[Transcribed page contents]
◇ ◇ ◇ ◇ ◇ ◇ ◇

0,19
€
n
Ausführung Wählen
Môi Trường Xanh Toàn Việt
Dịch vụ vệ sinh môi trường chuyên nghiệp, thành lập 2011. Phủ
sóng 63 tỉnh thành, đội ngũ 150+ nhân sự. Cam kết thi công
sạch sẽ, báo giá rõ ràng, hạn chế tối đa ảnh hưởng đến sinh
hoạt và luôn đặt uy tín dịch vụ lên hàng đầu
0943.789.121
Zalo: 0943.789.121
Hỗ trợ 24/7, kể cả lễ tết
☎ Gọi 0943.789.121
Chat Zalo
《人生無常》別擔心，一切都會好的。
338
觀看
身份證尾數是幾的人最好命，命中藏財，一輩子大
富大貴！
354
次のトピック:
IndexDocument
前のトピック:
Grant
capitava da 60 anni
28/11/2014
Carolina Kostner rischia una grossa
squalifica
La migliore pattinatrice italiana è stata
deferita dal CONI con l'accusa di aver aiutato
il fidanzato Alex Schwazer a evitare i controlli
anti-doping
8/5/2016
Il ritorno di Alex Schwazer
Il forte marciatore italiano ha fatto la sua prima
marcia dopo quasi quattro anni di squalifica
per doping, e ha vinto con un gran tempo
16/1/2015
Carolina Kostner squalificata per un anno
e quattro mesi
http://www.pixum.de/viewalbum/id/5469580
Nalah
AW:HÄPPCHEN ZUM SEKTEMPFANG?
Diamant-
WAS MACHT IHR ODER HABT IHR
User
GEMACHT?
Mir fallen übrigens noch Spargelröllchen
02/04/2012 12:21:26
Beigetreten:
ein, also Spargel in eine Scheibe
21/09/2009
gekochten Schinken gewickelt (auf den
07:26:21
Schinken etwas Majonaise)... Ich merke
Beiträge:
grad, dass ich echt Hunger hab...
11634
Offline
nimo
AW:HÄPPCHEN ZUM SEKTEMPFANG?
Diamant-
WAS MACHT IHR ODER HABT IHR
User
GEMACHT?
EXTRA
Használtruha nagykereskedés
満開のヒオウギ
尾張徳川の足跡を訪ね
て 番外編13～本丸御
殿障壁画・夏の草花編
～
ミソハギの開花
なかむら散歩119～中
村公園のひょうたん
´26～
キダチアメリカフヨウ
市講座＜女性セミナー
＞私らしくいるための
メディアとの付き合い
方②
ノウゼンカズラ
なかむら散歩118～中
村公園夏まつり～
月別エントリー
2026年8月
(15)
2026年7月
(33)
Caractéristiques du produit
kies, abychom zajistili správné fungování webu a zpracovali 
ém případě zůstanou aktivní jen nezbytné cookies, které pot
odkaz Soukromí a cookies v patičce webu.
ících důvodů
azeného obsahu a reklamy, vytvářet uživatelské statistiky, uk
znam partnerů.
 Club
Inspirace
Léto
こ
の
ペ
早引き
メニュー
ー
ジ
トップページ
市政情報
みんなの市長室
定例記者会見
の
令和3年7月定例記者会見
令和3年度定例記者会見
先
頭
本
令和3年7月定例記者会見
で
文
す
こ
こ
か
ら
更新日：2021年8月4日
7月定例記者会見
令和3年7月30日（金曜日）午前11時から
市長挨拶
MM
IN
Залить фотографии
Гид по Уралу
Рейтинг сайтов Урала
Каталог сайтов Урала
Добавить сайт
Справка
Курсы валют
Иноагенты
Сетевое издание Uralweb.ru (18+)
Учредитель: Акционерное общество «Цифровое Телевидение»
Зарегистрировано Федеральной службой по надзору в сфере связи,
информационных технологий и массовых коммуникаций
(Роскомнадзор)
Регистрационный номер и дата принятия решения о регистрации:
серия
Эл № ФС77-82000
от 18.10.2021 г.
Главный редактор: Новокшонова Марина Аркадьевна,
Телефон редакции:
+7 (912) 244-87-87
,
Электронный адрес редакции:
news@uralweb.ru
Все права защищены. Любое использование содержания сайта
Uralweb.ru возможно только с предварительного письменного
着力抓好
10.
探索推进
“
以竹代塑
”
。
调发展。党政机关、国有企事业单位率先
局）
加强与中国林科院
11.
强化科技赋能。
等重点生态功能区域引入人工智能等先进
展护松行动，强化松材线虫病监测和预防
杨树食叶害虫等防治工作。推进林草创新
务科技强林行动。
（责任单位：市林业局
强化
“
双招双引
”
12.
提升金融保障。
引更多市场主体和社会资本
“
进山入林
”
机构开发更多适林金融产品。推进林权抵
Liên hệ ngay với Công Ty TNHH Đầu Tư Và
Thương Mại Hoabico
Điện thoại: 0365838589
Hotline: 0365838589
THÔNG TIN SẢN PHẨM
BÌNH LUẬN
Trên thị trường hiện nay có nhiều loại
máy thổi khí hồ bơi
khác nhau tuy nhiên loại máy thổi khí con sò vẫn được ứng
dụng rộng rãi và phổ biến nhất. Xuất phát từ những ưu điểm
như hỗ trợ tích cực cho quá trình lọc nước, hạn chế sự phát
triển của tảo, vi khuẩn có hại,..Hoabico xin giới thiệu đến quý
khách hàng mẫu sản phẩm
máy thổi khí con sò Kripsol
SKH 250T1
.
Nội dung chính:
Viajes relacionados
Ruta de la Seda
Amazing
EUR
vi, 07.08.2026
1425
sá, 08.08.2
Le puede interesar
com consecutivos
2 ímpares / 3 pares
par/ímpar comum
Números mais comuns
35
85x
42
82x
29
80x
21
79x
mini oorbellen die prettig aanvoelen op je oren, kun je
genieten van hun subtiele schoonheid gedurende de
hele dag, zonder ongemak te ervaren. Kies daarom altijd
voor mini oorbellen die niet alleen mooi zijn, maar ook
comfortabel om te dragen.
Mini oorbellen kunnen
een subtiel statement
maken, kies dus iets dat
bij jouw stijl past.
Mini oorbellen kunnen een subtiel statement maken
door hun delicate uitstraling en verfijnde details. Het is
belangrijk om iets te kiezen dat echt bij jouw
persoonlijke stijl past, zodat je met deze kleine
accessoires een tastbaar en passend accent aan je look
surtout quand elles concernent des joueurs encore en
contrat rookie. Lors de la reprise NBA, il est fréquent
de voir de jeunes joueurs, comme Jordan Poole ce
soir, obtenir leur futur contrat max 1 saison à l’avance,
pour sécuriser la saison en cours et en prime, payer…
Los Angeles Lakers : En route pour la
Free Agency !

◇ ◇ ◇ ◇ ◇ ◇ ◇

Problem description: Return, verbatim, every line from the start of the records up to and including the line that contains "Zalo: 0943.789.121".

Output:
0,19
€
n
Ausführung Wählen
Môi Trường Xanh Toàn Việt
Dịch vụ vệ sinh môi trường chuyên nghiệp, thành lập 2011. Phủ
sóng 63 tỉnh thành, đội ngũ 150+ nhân sự. Cam kết thi công
sạch sẽ, báo giá rõ ràng, hạn chế tối đa ảnh hưởng đến sinh
hoạt và luôn đặt uy tín dịch vụ lên hàng đầu
0943.789.121
Zalo: 0943.789.121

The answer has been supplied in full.